WORK INSTRUCTION: Filter the records, keeping every line that has the string "your".

DATA FOR PROCESSING:

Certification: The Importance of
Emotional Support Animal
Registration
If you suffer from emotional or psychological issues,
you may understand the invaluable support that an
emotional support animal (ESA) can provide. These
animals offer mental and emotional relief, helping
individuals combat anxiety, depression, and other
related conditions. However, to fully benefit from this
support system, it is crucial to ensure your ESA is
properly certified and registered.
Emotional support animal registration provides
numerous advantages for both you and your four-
--
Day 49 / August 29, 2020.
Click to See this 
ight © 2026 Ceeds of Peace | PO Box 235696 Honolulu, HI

ANSWER TO THIS PROBLEM:
support system, it is crucial to ensure your ESA is
numerous advantages for both you and your four-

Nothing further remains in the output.